Hi ladies, Official test date is thursday but i've known for some days that its all over for me :cry: I'm ok though, I didn't want to wait until thursday and then get an almighty crash landing, so started testing early and each day the hope got less and less. It was so much easier for me to deal with that way. Dh is home on thursday too and want to have a nice time when i see him, not be bawling my eyes out every five mins. So we'll need to decide what to do next. We only have one snowbaby, and not sure transferring one is going to be very successful, but cant leave it there forever either, so just don't know what to do. I wish you all the very best of luck and I do keep popping on to see how you're doing. Take care ladies and speak soon xx


----------



## gilkar

Yup, at least you have the snowbaby. I've never had any of those !

I think it would be pretty wild if this DHEA work, and I get some snowbabies. For now, I am waiting and holding out for my Daughter's 2nd birthday and my plane trip 'cause of the unknown. I have to know soon what's going on. Either I'm planning her a b-day party or I'm not. I don't know at this point, if I'll be in mid-procedure or not !~ Urgh.


----------



## Mair

Oh Donna, I am so sorry to hear this, you must feel so devastated but you're being very brave. You have to have a go with your snowbaby though, like you say you can't just leave it there and it only takes one egg. Don't forget that there is always hope, but for now try to take some time out for yourself and your family. I can't believe that this failed for the three of us, you, me and Pluto. I'm so sorry. Hugs to you. X:hugs:


----------



## Mair

Me again, one other thing I want to say Donna is that you have done so well to go through this without your DH there. You have been very strong and always positive. This certainly wasn't the result you wanted, but you can be very proud of yourself. x


----------



## gilkar

I ditto that.


----------



## Donna210369

Ah Mair and Karen thank you so much. You've just made me cry, but in a kind of nice way. Thanks ladies xx:hugs::hugs:


----------



## Mair

Dwrgi said:


> Dear Mair, I love your Welsh name! Are you from Wales?? I'm sorry that AF showed up last week. How do you feel about it? It must have been a complete blow.
> 
> Thank you so much for your words of encouragement-I don't really know what to expect and am imagining the worst. I like your thinking of just going with the flow. I am going to have to be Flow Joe for August!! My OH and I met with the clinic's counsellor tonight for the pre treatment session-didn't think she was up to much. I said that I was worrying already about how I was going to cope with all the waits (how many eggs, will sperm be okay, how may fertilise, etc. etc. etc. without even thinking of the 2WW!! OMG!!), and she just said 'You'll just have to find coping strategies that suit you.' Yes-but what are they??
> 
> Anyway, I hope that you are okay. Thanks again for your kind words of encouragement-it means a lot!
> 
> I'm sending lots of natural conception :dust::dust::dust: your way!
> :hugs::flower::hugs:

Hi Dwgri (or should I say Flow Joe?!), thanks for your nice comments about my name!

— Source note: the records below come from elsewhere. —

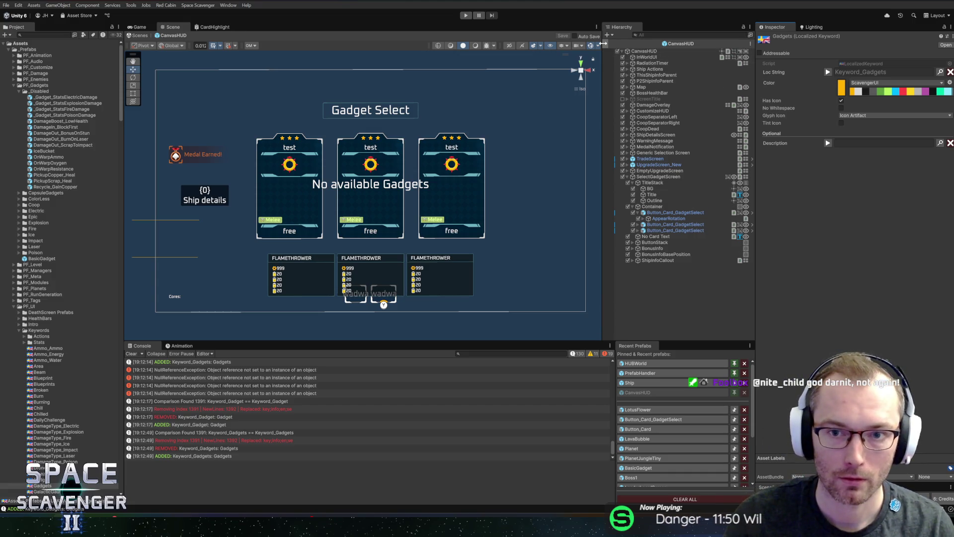
{"action": "key", "text": "ctrl+p"}
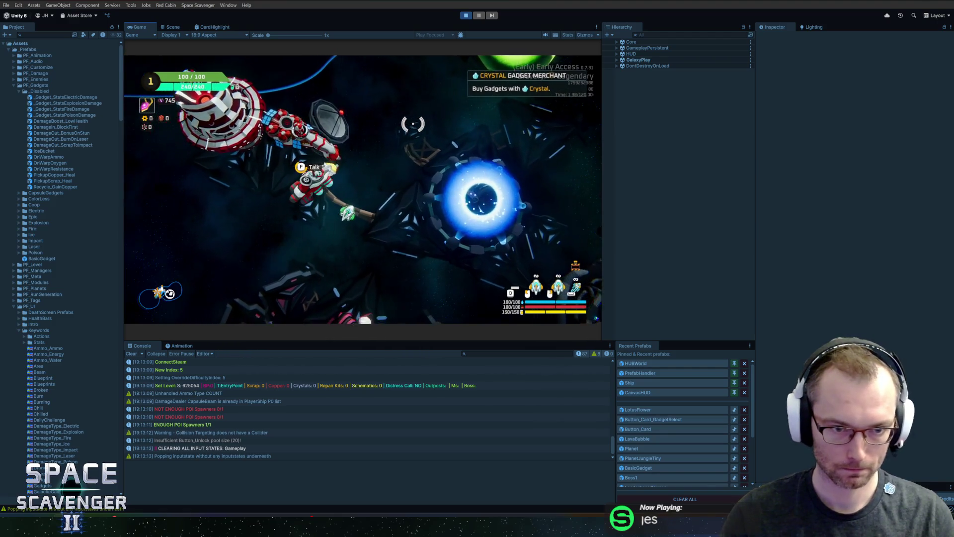
- Open the merchant's epic gadget offer, use up all three rerolls, then fly away and open the debug console
{"action": "key", "text": "e"}
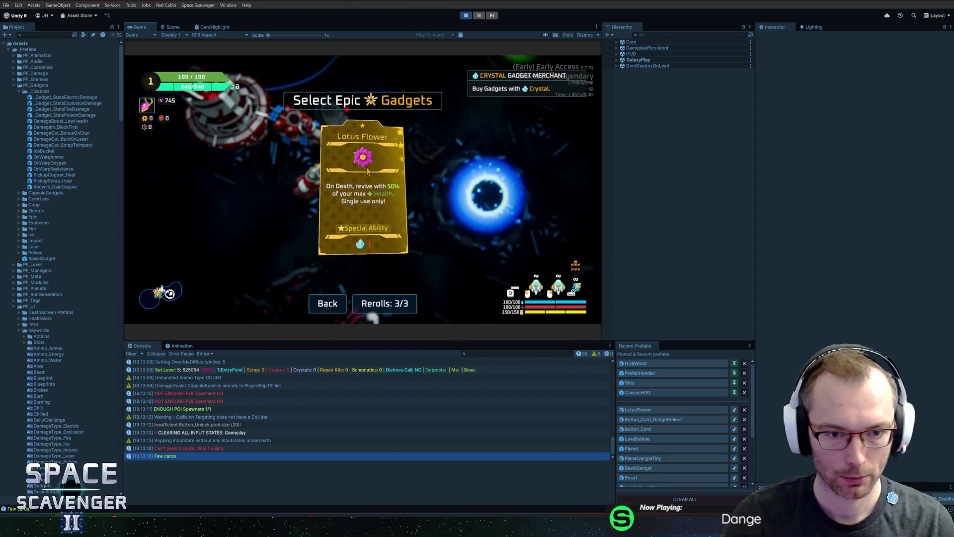
{"action": "left_click", "coordinate": [328, 303]}
{"action": "key", "text": "f"}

My dad was Welsh and I'm very proud of my Welsh half. Mair is actually my middle name but I love it and try to use it whenever I can! 

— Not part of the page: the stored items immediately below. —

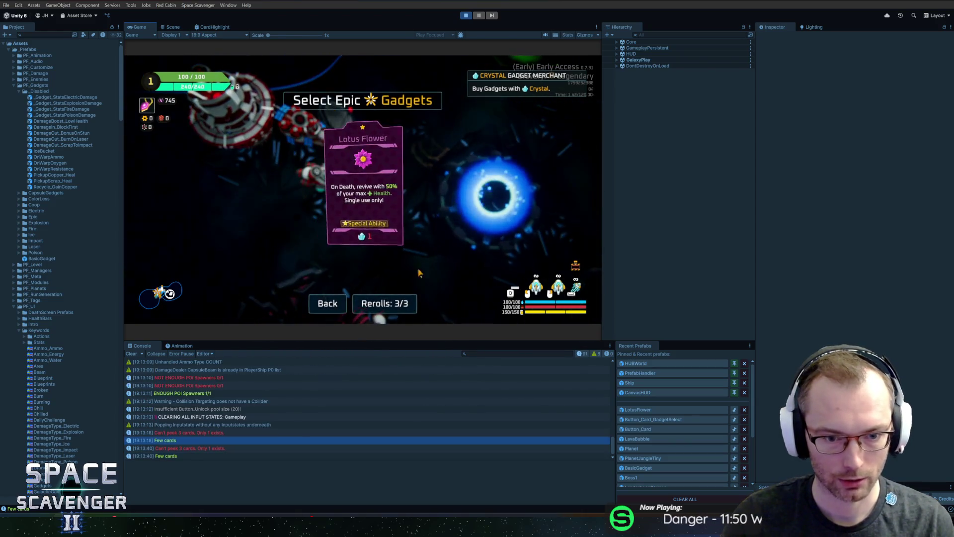
{"action": "left_click", "coordinate": [397, 305]}
{"action": "left_click", "coordinate": [397, 305]}
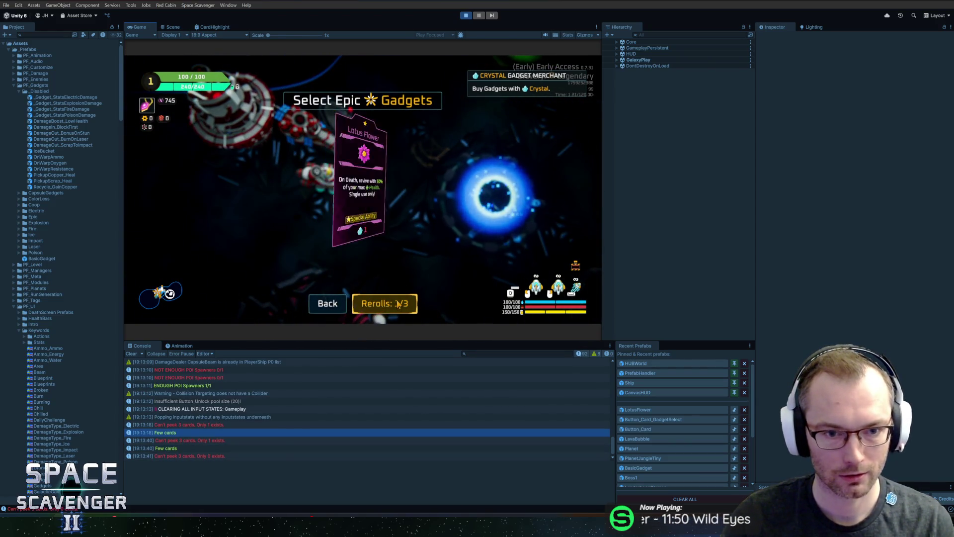
{"action": "left_click", "coordinate": [397, 305]}
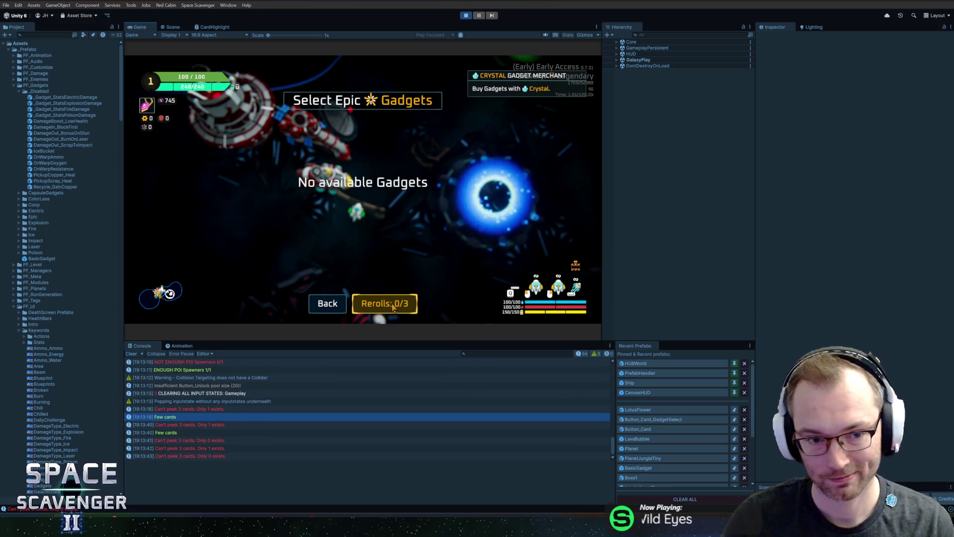
{"action": "left_click", "coordinate": [326, 301]}
{"action": "key", "text": "a"}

AF arriving wasn't a surprise. I had PGD testing with my IVF and even though I had 5 good eggs none of them passed the testing (I have a chromosome translocation which causes my MC's) so I didn't have any transferred back. I was just surprised how quickly AF appeared it was only 10 days after my egg collection, so wasn't expecting it so soon. Would have been much worse if it had appeared unexpectedly during my 2ww). 

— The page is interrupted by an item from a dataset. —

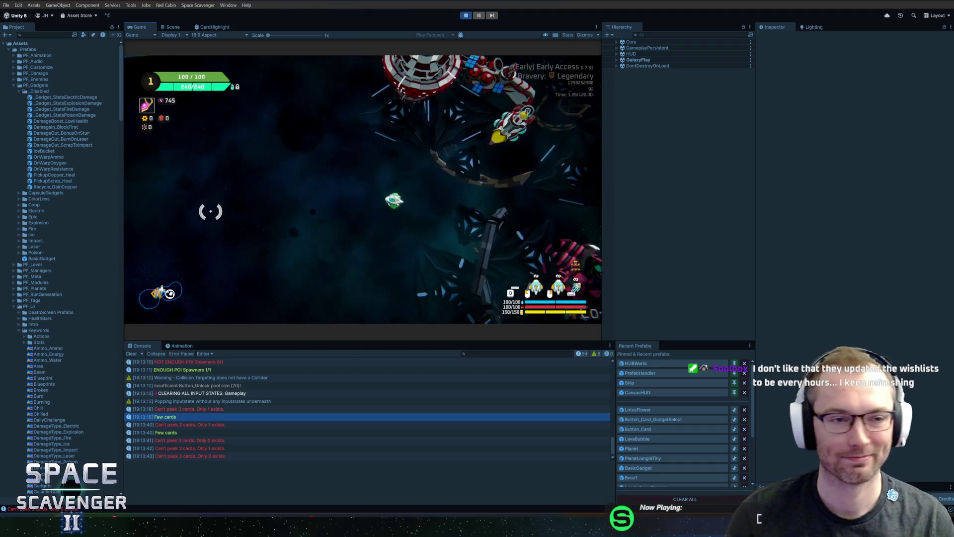
{"action": "key", "text": "grave"}
{"action": "key", "text": "grave"}
{"action": "key", "text": "grave"}
{"action": "key", "text": "grave"}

I can't believe your Counsellor just said you had to find coping strategies, I thought that's what the Counsellor was there for, to try to help you! I must admit the hardest part of IVF is going from the "do I have enough follicles", "will enough eggs be collected", "will my eggs fertilize", "how many embryos will be transferred", "how will I cope with the 2 week wait?" worry. The best thing to do is try to take it one step at a time, whilst at the same time always trying to be positive about the outcome. Let us know how you get on. :dust:


----------



## Mair

Donna, how are you feeling today? Hope you're OK. :hugs:


----------



## Donna210369

I've had a bit of a bad day today Mair. At work last night I had to go to delivery suite and do an ECG on a new mum and was looking at her beautiful little baby. I just fell apart (not in front of mum) AF arrived a couple of hours later and I was just a mess. Think i'm very tired from doing 3 nights in a row with little sleep in between which doesn't help. But I've had lots of tears today and now feel much better. How are you holding up hunni? Have you made any decisions yet? I think about you often too :hugs: My dh is coming home tomorrow:happydance: take care lovely.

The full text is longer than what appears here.